++++ 研读文本
侯应这段话,不仅揭示汉匈之间的不信任,也印证了一个史实:当时占据河套的匈奴已掌握冶金技术(北边塞至辽东,外有阴山……本冒顿单于依阻其中,治作弓矢……)。
今巴彦淖尔乌拉特后旗霍各乞矿区,曾是匈奴的铜冶炼场。传统正史记载,中原冶金工业兴起时,阴山一带仍是游牧民族统治之地;但霍各乞矿区的发现说明,至少匈奴控制河套时期,他们已掌握炼铜技术,并开采当地铜矿进行冶炼。
中国境内的青铜器分为南北两大体系:南方系以中原为代表,多作为礼器出现;北方草原青铜器则多为兵器,其重要代表地区之一在鄂尔多斯。河套地区的鄂尔多斯与巴彦淖尔仅一河之隔。当时,阴山下的游牧武装一次次南下扩展牧场、侵扰中原,必先占据鄂尔多斯草原。
如今,静置于博物馆柔和灯光下的鄂尔多斯青铜器,生动再现了2000多年至4000多年前北方草原的部族征战、原始崇拜、动物驯化与丧葬习俗,代表了青铜时代至早期铁器时代社会生产力的最高水平。巴彦淖尔境内出土的青铜器,更是当时“巴彦淖尔人”智慧与艺术的结晶。
透过这枝异彩纷呈的奇葩,我们不仅对阴山南北游牧文明有了新认识,也对古老多元的中华文明有了更完整的感悟——这是草原先民留下的文化积淀。
++++++++
++++ 资料摘录
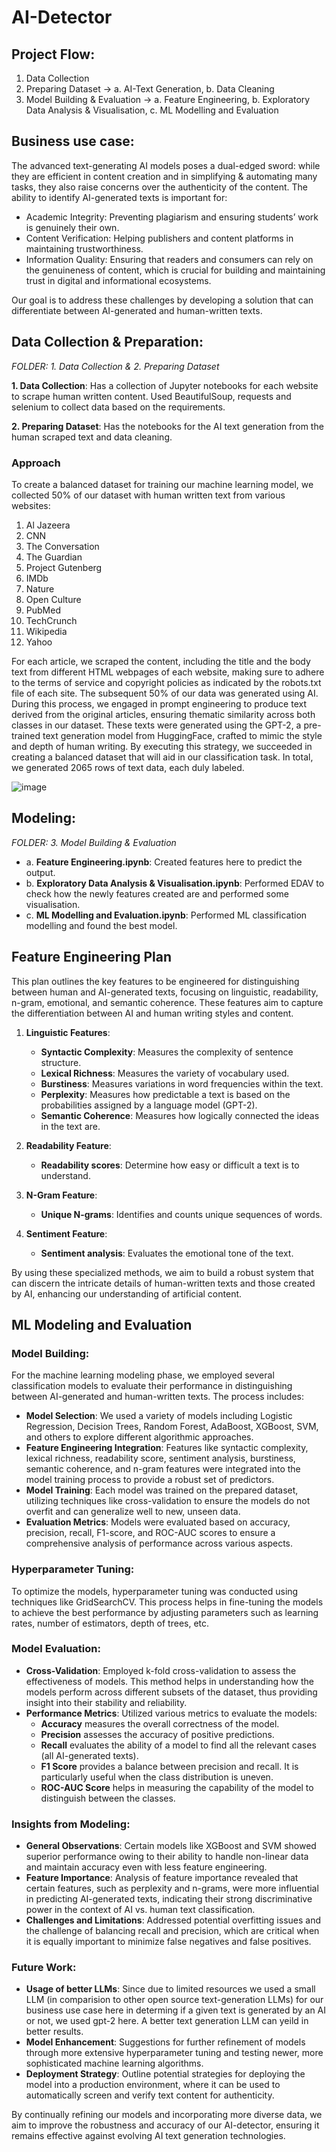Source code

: # AI-Detector

## Project Flow:
1. Data Collection 
2. Preparing Dataset -> a. AI-Text Generation, b. Data Cleaning
3. Model Building & Evaluation -> a. Feature Engineering, b. Exploratory Data Analysis & Visualisation, c. ML Modelling and Evaluation

## Business use case:
The advanced text-generating AI models poses a dual-edged sword: while they are efficient in content creation and in simplifying & automating many tasks, they also raise concerns over the authenticity of the content. The ability to identify AI-generated texts is important for:

- Academic Integrity: Preventing plagiarism and ensuring students’ work is genuinely their own.
- Content Verification: Helping publishers and content platforms in maintaining trustworthiness.
- Information Quality: Ensuring that readers and consumers can rely on the genuineness of content, which is crucial for building and maintaining trust in digital and informational ecosystems.

Our goal is to address these challenges by developing a solution that can differentiate between AI-generated and human-written texts.


## Data Collection & Preparation:
_FOLDER: 1. Data Collection & 2. Preparing Dataset_

**1. Data Collection**: Has a collection of Jupyter notebooks for each website to scrape human written content. Used BeautifulSoup, requests and selenium to collect data based on the requirements. 

**2. Preparing Dataset**: Has the notebooks for the AI text generation from the human scraped text and data cleaning. 

### Approach
To create a balanced dataset for training our machine learning model, we collected 50% of our dataset with human written text from various websites: 
1. Al Jazeera
2. CNN
3. The Conversation
4. The Guardian
5. Project Gutenberg
6. IMDb 
7. Nature 
8. Open Culture
9. PubMed
10. TechCrunch
11. Wikipedia 
12. Yahoo 

For each article, we scraped the content, including the title and the body text from different HTML webpages of each website, making sure to adhere to the terms of service and copyright policies as indicated by the robots.txt file of each site. The subsequent 50% of our data was generated using AI. During this process, we engaged in prompt engineering to produce text derived from the original articles, ensuring thematic similarity across both classes in our dataset. These texts were generated using the GPT-2, a pre-trained text generation model from HuggingFace, crafted to mimic the style and depth of human writing. By executing this strategy, we succeeded in creating a balanced dataset that will aid in our classification task. In total, we generated 2065 rows of text data, each duly labeled.

![image](https://github.com/revanthkrishnamg/AI-Detector/assets/149286080/0f48dcbd-b333-4091-80ff-742c6ff2c5b8)

## Modeling:
_FOLDER: 3. Model Building & Evaluation_
- a. **Feature Engineering.ipynb**: Created features here to predict the output. 
- b. **Exploratory Data Analysis & Visualisation.ipynb**: Performed EDAV to check how the newly features created are and performed some visualisation.
- c. **ML Modelling and Evaluation.ipynb**: Performed ML classification modelling and found the best model.

## Feature Engineering Plan
This plan outlines the key features to be engineered for distinguishing between human and AI-generated texts, focusing on linguistic, readability, n-gram, emotional, and semantic coherence. These features aim to capture the differentiation between AI and human writing styles and content.

1. **Linguistic Features**:
   - **Syntactic Complexity**: Measures the complexity of sentence structure.
   - **Lexical Richness**: Measures the variety of vocabulary used.
   - **Burstiness**: Measures variations in word frequencies within the text.
   - **Perplexity**: Measures how predictable a text is based on the probabilities assigned by a language model (GPT-2).
   - **Semantic Coherence**: Measures how logically connected the ideas in the text are.

2. **Readability Feature**:
   - **Readability scores**: Determine how easy or difficult a text is to understand.

3. **N-Gram Feature**:
   - **Unique N-grams**: Identifies and counts unique sequences of words.

4. **Sentiment Feature**:
   - **Sentiment analysis**: Evaluates the emotional tone of the text.

By using these specialized methods, we aim to build a robust system that can discern the intricate details of human-written texts and those created by AI, enhancing our understanding of artificial content.

## ML Modeling and Evaluation

### Model Building:
For the machine learning modeling phase, we employed several classification models to evaluate their performance in distinguishing between AI-generated and human-written texts. The process includes:

- **Model Selection**: We used a variety of models including Logistic Regression, Decision Trees, Random Forest, AdaBoost, XGBoost, SVM, and others to explore different algorithmic approaches.
- **Feature Engineering Integration**: Features like syntactic complexity, lexical richness, readability score, sentiment analysis, burstiness, semantic coherence, and n-gram features were integrated into the model training process to provide a robust set of predictors.
- **Model Training**: Each model was trained on the prepared dataset, utilizing techniques like cross-validation to ensure the models do not overfit and can generalize well to new, unseen data.
- **Evaluation Metrics**: Models were evaluated based on accuracy, precision, recall, F1-score, and ROC-AUC scores to ensure a comprehensive analysis of performance across various aspects.

### Hyperparameter Tuning:
To optimize the models, hyperparameter tuning was conducted using techniques like GridSearchCV. This process helps in fine-tuning the models to achieve the best performance by adjusting parameters such as learning rates, number of estimators, depth of trees, etc.

### Model Evaluation:
- **Cross-Validation**: Employed k-fold cross-validation to assess the effectiveness of models. This method helps in understanding how the models perform across different subsets of the dataset, thus providing insight into their stability and reliability.
- **Performance Metrics**: Utilized various metrics to evaluate the models:
  - **Accuracy** measures the overall correctness of the model.
  - **Precision** assesses the accuracy of positive predictions.
  - **Recall** evaluates the ability of a model to find all the relevant cases (all AI-generated texts).
  - **F1 Score** provides a balance between precision and recall. It is particularly useful when the class distribution is uneven.
  - **ROC-AUC Score** helps in measuring the capability of the model to distinguish between the classes.

### Insights from Modeling:
- **General Observations**: Certain models like XGBoost and SVM showed superior performance owing to their ability to handle non-linear data and maintain accuracy even with less feature engineering.
- **Feature Importance**: Analysis of feature importance revealed that certain features, such as perplexity and n-grams, were more influential in predicting AI-generated texts, indicating their strong discriminative power in the context of AI vs. human text classification.
- **Challenges and Limitations**: Addressed potential overfitting issues and the challenge of balancing recall and precision, which are critical when it is equally important to minimize false negatives and false positives.

### Future Work:
- **Usage of better LLMs**: Since due to limited resources we used a small LLM (in comparision to other open source text-generation LLMs) for our business use case here in determing if a given text is generated by an AI or not, we used gpt-2 here. A better text generation LLM can yeild in better results. 
- **Model Enhancement**: Suggestions for further refinement of models through more extensive hyperparameter tuning and testing newer, more sophisticated machine learning algorithms.
- **Deployment Strategy**: Outline potential strategies for deploying the model into a production environment, where it can be used to automatically screen and verify text content for authenticity.

By continually refining our models and incorporating more diverse data, we aim to improve the robustness and accuracy of our AI-detector, ensuring it remains effective against evolving AI text generation technologies.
++++++++
任务 —
把研读文本从“侯应这段话,不仅揭示汉匈之间”开始、一直到“这是草原先民留下的文化积淀。”的这段话重写一遍，并将其中的“霍各乞矿区”改称为“霍各乞铜矿遗址”。

本题解答 —
侯应这段话,不仅揭示汉匈之间的不信任,也印证了一个史实:当时占据河套的匈奴已掌握冶金技术(北边塞至辽东,外有阴山……本冒顿单于依阻其中,治作弓矢……)。
今巴彦淖尔乌拉特后旗霍各乞铜矿遗址,曾是匈奴的铜冶炼场。传统正史记载,中原冶金工业兴起时,阴山一带仍是游牧民族统治之地;但霍各乞铜矿遗址的发现说明,至少匈奴控制河套时期,他们已掌握炼铜技术,并开采当地铜矿进行冶炼。
中国境内的青铜器分为南北两大体系:南方系以中原为代表,多作为礼器出现;北方草原青铜器则多为兵器,其重要代表地区之一在鄂尔多斯。河套地区的鄂尔多斯与巴彦淖尔仅一河之隔。当时,阴山下的游牧武装一次次南下扩展牧场、侵扰中原,必先占据鄂尔多斯草原。
如今,静置于博物馆柔和灯光下的鄂尔多斯青铜器,生动再现了2000多年至4000多年前北方草原的部族征战、原始崇拜、动物驯化与丧葬习俗,代表了青铜时代至早期铁器时代社会生产力的最高水平。巴彦淖尔境内出土的青铜器,更是当时“巴彦淖尔人”智慧与艺术的结晶。
透过这枝异彩纷呈的奇葩,我们不仅对阴山南北游牧文明有了新认识,也对古老多元的中华文明有了更完整的感悟——这是草原先民留下的文化积淀。